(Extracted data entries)
┄┄┄┄┄┄┄┄┄┄┄┄┄┄┄┄┄┄┄┄
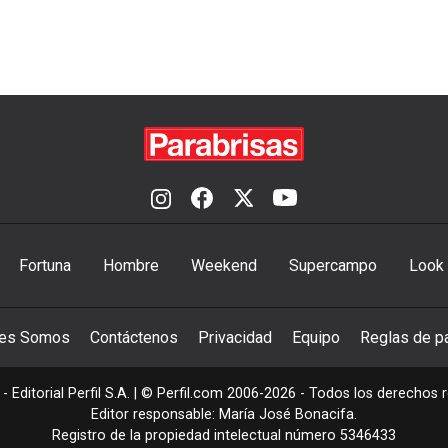
Fortuna
Hombre
Weekend
Supercampo
Look
nes Somos
Contáctenos
Privacidad
Equipo
Reglas de pa
- Editorial Perfil S.A.
| © Perfil.com 2006-2026 - Todos los derechos 
Editor responsable: María José Bonacifa.
Registro de la propiedad intelectual número 5346433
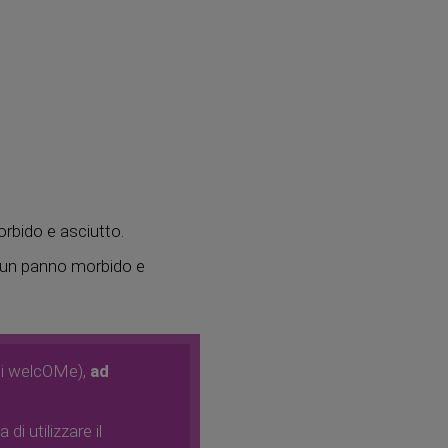
orbido e asciutto.
on un panno morbido e
ini welcOMe),
ad
di utilizzare il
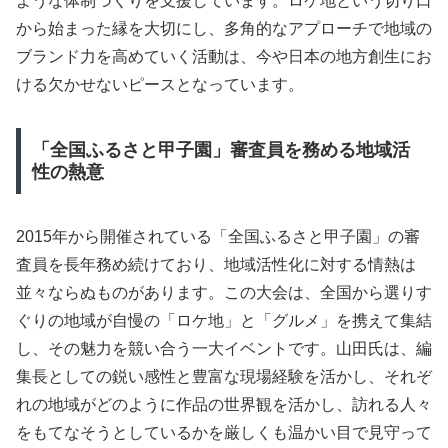
ような体制づくりを支援しています。ロケ地という切り口
から始まった縁を大切にし、多角的なアプローチで地域の
ブランド力を高めていく活動は、今や日本の地方創生にお
ける欠かせないピースとなっています。
「全国ふるさと甲子園」審査員を務める地域活
性の熱意
2015年から開催されている「全国ふるさと甲子園」の審
査員を長年務め続けており、地域活性化に対する情熱は
並々ならぬものがあります。この大会は、全国から選りす
ぐりの地域が自慢の「ロケ地」と「グルメ」を携えて集結
し、その魅力を競い合う一大イベントです。山田氏は、編
集長としての鋭い感性と豊富な現場経験を活かし、それぞ
れの地域がどのように作品の世界観を活かし、訪れる人々
をもてなそうとしているかを厳しくも温かい目で見守って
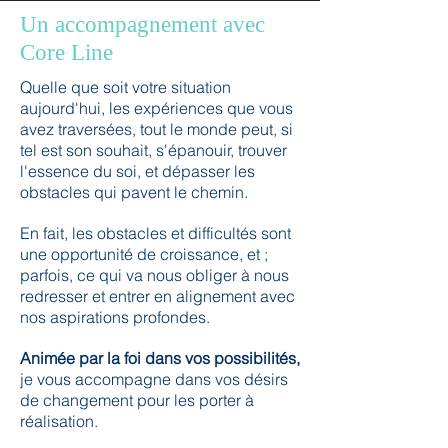
Un accompagnement avec
Core Line
Quelle que soit votre situation
aujourd'hui, les expériences que vous
avez traversées, tout le monde peut, si
tel est son souhait, s'épanouir, trouver
l'essence du soi, et dépasser les
obstacles qui pavent le chemin.
En fait, les obstacles et difficultés sont
une opportunité de croissance, et ;
parfois, ce qui va nous obliger à nous
redresser et entrer en alignement avec
nos aspirations profondes.
Animée par la foi dans vos possibilités,
je vous accompagne dans vos désirs
de changement pour les porter à
réalisation.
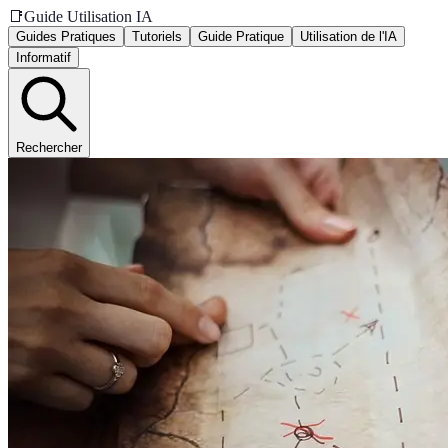
📑
Guide Utilisation IA
Guides Pratiques
Tutoriels
Guide Pratique
Utilisation de l'IA
Informatif
Rechercher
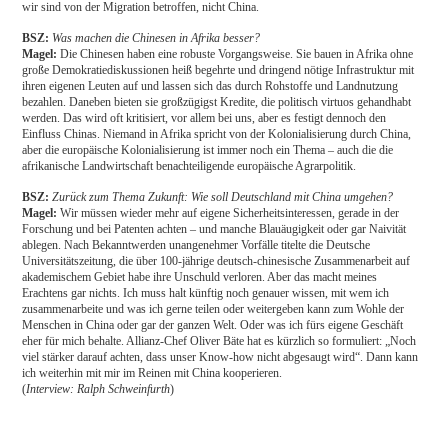
wir sind von der Migration betroffen, nicht China.
BSZ:
Was machen die Chinesen in Afrika besser?
Magel:
Die Chinesen haben eine robuste Vorgangsweise. Sie bauen in Afrika ohne
große Demokratiediskussionen heiß begehrte und dringend nötige Infrastruktur mit
ihren eigenen Leuten auf und lassen sich das durch Rohstoffe und Landnutzung
bezahlen. Daneben bieten sie großzügigst Kredite, die politisch virtuos gehandhabt
werden. Das wird oft kritisiert, vor allem bei uns, aber es festigt dennoch den
Einfluss Chinas. Niemand in Afrika spricht von der Kolonialisierung durch China,
aber die europäische Kolonialisierung ist immer noch ein Thema – auch die die
afrikanische Landwirtschaft benachteiligende europäische Agrarpolitik.
BSZ:
Zurück zum Thema Zukunft: Wie soll Deutschland mit China umgehen?
Magel:
Wir müssen wieder mehr auf eigene Sicherheitsinteressen, gerade in der
Forschung und bei Patenten achten – und manche Blauäugigkeit oder gar Naivität
ablegen. Nach Bekanntwerden unangenehmer Vorfälle titelte die Deutsche
Universitätszeitung, die über 100-jährige deutsch-chinesische Zusammenarbeit auf
akademischem Gebiet habe ihre Unschuld verloren. Aber das macht meines
Erachtens gar nichts. Ich muss halt künftig noch genauer wissen, mit wem ich
zusammenarbeite und was ich gerne teilen oder weitergeben kann zum Wohle der
Menschen in China oder gar der ganzen Welt. Oder was ich fürs eigene Geschäft
eher für mich behalte. Allianz-Chef Oliver Bäte hat es kürzlich so formuliert: „Noch
viel stärker darauf achten, dass unser Know-how nicht abgesaugt wird“. Dann kann
ich weiterhin mit mir im Reinen mit China kooperieren.
(
Interview: Ralph Schweinfurth
)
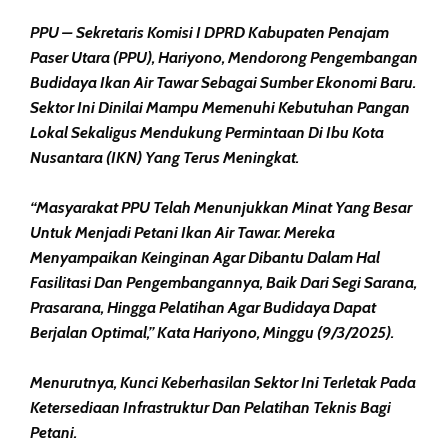
PPU – Sekretaris Komisi I DPRD Kabupaten Penajam
Paser Utara (PPU), Hariyono, Mendorong Pengembangan
Budidaya Ikan Air Tawar Sebagai Sumber Ekonomi Baru.
Sektor Ini Dinilai Mampu Memenuhi Kebutuhan Pangan
Lokal Sekaligus Mendukung Permintaan Di Ibu Kota
Nusantara (IKN) Yang Terus Meningkat.
“Masyarakat PPU Telah Menunjukkan Minat Yang Besar
Untuk Menjadi Petani Ikan Air Tawar. Mereka
Menyampaikan Keinginan Agar Dibantu Dalam Hal
Fasilitasi Dan Pengembangannya, Baik Dari Segi Sarana,
Prasarana, Hingga Pelatihan Agar Budidaya Dapat
Berjalan Optimal,” Kata Hariyono, Minggu (9/3/2025).
Menurutnya, Kunci Keberhasilan Sektor Ini Terletak Pada
Ketersediaan Infrastruktur Dan Pelatihan Teknis Bagi
Petani.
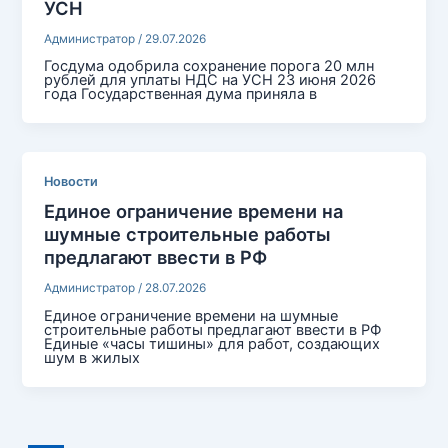
УСН
Администратор
/
29.07.2026
Госдума одобрила сохранение порога 20 млн
рублей для уплаты НДС на УСН 23 июня 2026
года Государственная дума приняла в
Новости
Единое ограничение времени на
шумные строительные работы
предлагают ввести в РФ
Администратор
/
28.07.2026
Единое ограничение времени на шумные
строительные работы предлагают ввести в РФ
Единые «часы тишины» для работ, создающих
шум в жилых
┄┄┄┄┄┄┄┄┄┄┄┄┄┄┄┄┄┄┄┄
§ Exercise instructions
In the data above, find each line that has the word "предлагают" and copy it out.

§ Written response
предлагают ввести в РФ
строительные работы предлагают ввести в РФ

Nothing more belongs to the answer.